» Required action
Reproduce the following lines word for word, omitting the pictures.

» Exercise data
* * * *

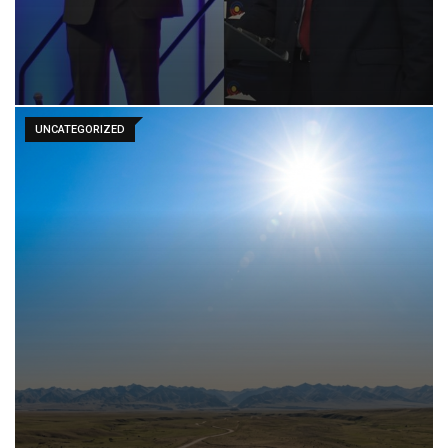
UNCATEGORIZED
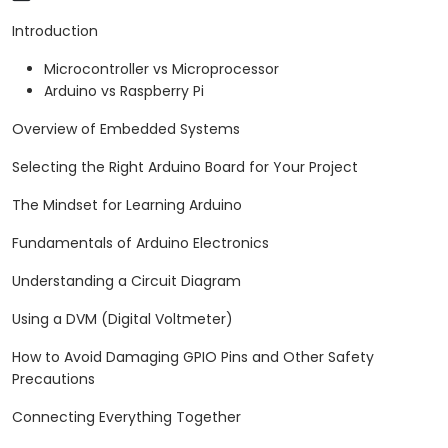
arrange.
Introduction
Microcontroller vs Microprocessor
Arduino vs Raspberry Pi
Overview of Embedded Systems
Selecting the Right Arduino Board for Your Project
The Mindset for Learning Arduino
Fundamentals of Arduino Electronics
Understanding a Circuit Diagram
Using a DVM (Digital Voltmeter)
How to Avoid Damaging GPIO Pins and Other Safety
Precautions
Connecting Everything Together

* * * *

» Result of the exercise
UNCATEGORIZED
arrange.
Introduction
Microcontroller vs Microprocessor
Arduino vs Raspberry Pi
Overview of Embedded Systems
Selecting the Right Arduino Board for Your Project
The Mindset for Learning Arduino
Fundamentals of Arduino Electronics
Understanding a Circuit Diagram
Using a DVM (Digital Voltmeter)
How to Avoid Damaging GPIO Pins and Other Safety
Precautions
Connecting Everything Together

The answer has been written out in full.